Selon le spécialiste, il s’agit là d’une faiblesse majeure qui peut réduire considérablement la portée des décisions qui seront rendues. « Ces décisions peuvent facilement être contestées devant certaines juridictions supranationales. Il sera également difficile de les faire respecter dans les pays où l’État de droit est une réalité. Les techniciens auraient dû faire l’effort de corriger cette partie ».
Sur la question des membres politiques, il souligne qu’il faut d’abord rappeler qu’ils siègent en tant que députés. « Le député est un représentant du peuple. Maintenant, d’un point de vue politique, il est difficile de ne pas faire le lien avec leurs appareils », a-t-il ajouté.

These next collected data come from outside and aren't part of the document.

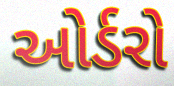
ઓર્ડરો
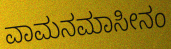
ವಾಮನಮಾಸೀನಂ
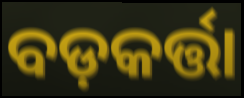
ବଡ଼କର୍ତ୍ତା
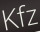
Kfz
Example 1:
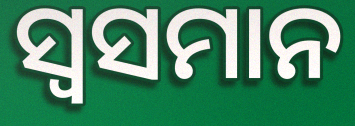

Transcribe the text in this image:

ସ୍ୱସମାନ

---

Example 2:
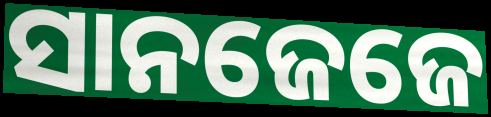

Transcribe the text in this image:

ସାନଜେଜେ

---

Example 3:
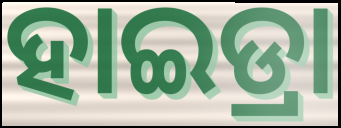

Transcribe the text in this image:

ହାଇଡ୍ରା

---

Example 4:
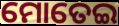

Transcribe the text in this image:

ମୋତେଇ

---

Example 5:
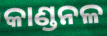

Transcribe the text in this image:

କାଣ୍ଡନଳ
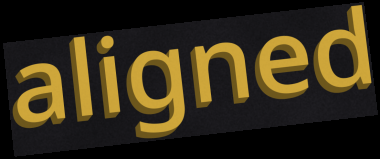
aligned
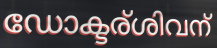
ഡോക്ടര്ശിവന്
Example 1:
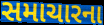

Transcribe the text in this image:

સમાચારના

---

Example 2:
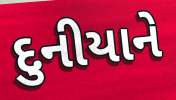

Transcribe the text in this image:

દુનીયાને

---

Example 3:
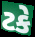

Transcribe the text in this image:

ટકે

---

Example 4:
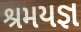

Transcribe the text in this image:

શ્રમયજ્ઞ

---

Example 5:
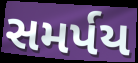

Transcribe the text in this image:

સમર્પય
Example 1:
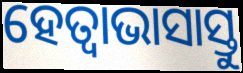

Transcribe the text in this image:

ହେତ୍ଵାଭାସାସ୍ତୁ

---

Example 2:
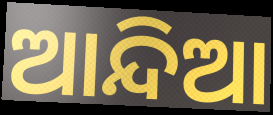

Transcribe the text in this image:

ଆନ୍ଦିଆ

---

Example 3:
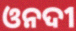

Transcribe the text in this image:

ଓନଦୀ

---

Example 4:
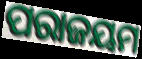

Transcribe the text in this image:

ପରାଜୟମ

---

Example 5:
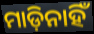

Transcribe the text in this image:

ମାଡ଼ିନାହିଁ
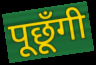
पूछूँगी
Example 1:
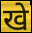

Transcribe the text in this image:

खे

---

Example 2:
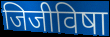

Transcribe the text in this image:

जिजीविषा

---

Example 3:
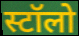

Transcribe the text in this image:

स्टॉलो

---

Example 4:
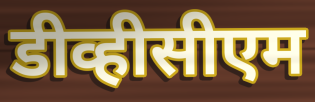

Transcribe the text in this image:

डीव्हीसीएम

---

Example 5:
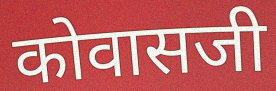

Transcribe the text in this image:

कोवासजी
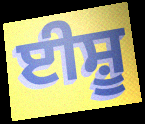
ਈਸ਼ੂ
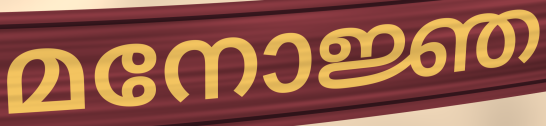
മനോജ്ഞ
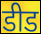
डीड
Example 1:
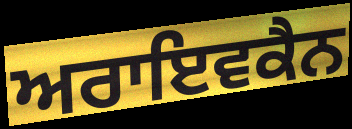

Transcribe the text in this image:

ਅਰਾਇਵਕੈਨ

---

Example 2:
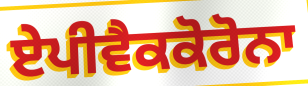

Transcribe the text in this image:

ਏਪੀਵੈਕਕੋਰੋਨਾ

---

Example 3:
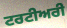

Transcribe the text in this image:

ਟਰਟੀਅਰੀ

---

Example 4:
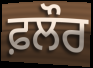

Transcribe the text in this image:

ਫ਼ਲੌਰ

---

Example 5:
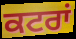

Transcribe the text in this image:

ਕਟਰਾਂ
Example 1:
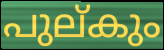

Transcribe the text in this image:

പുല്കും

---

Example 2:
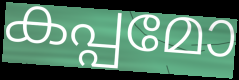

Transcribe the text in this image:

കപ്പമോ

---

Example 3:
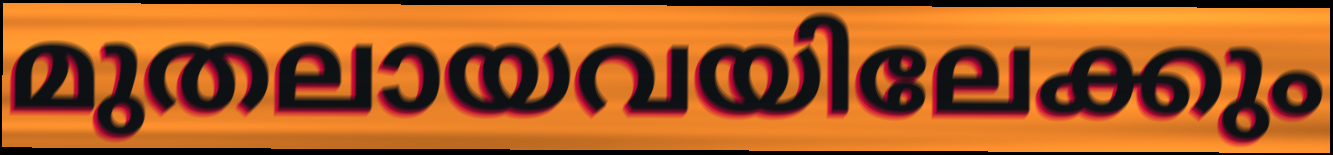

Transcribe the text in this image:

മുതലായവയിലേക്കും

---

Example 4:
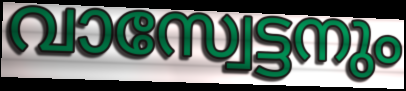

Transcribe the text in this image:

വാസ്വേട്ടനും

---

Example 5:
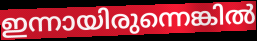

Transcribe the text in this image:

ഇന്നായിരുന്നെങ്കിൽ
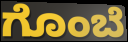
ಗೊಂಬೆ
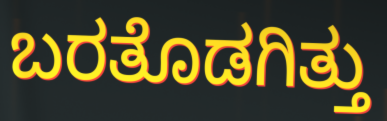
ಬರತೊಡಗಿತ್ತು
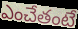
ఎంచేతంటే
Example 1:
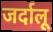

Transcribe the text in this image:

जर्दालू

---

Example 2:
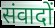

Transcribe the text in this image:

संवादों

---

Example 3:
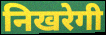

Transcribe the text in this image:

निखरेगी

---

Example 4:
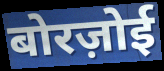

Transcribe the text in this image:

बोरज़ोई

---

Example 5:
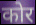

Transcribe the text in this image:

कोर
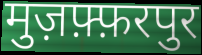
मुज़फ़्फ़रपुर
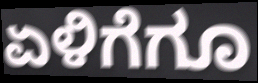
ಏಳಿಗೆಗೂ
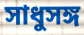
সাধুসঙ্গ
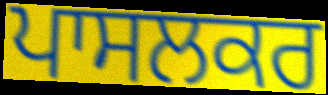
ਪਾਸਲਕਰ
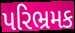
પરિભ્રમક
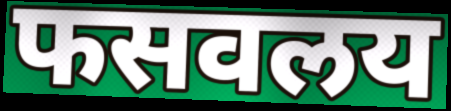
फसवलय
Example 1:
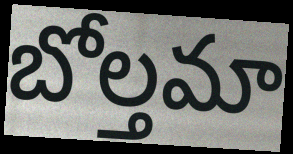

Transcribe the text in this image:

బోల్తమా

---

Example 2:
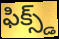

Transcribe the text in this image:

ఫిక్స్డ్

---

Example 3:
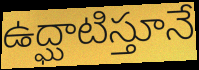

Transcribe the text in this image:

ఉద్ఘాటిస్తూనే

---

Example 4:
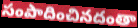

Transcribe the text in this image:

సంపాదించినదంతా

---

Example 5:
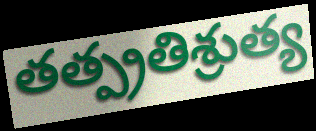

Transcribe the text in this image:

Pour le moment, nous sommes encore loin de cette étape du jugement. En effet, avant de rendre le jugement, il faudra non seulement passer par l’étape de la mise en examen devant l’Assemblée nationale, mais aussi l’étape cruciale de l’enquête, mise en œuvre par une commission qui, elle, est exclusivement composée de magistrats. La loi précise : « Il est créé au sein du Tribunal de Grande Instance une commission d’instruction présidée par le premier président de la Cour d’appel de Dakar, remplacé, en cas d’empêchement, par le président de la Chambre d’accusation de ce même tribunal et composée de quatre membres titulaires et quatre suppléants.
Ces derniers sont désignés au début de chaque année judiciaire parmi les magistrats du siège de la cour d’appel de Dakar par l’assemblée générale du tribunal, sans la présence des procureurs. Le ministère public est, quant à lui, exercé par le procureur général près la Cour suprême. Et le service d’enregistrement par le greffier en chef de la Cour suprême. Dans les 24 heures suivant la transmission de la résolution, le procureur général notifie l’acte d’accusation au président du tribunal et au président de la commission d’instruction.
Quant aux « jugements qui ne sont susceptibles d’aucun appel ou appel », les actes de la commission d’instruction « ne sont susceptibles d’aucun appel », aux termes de l’article 21 al 2.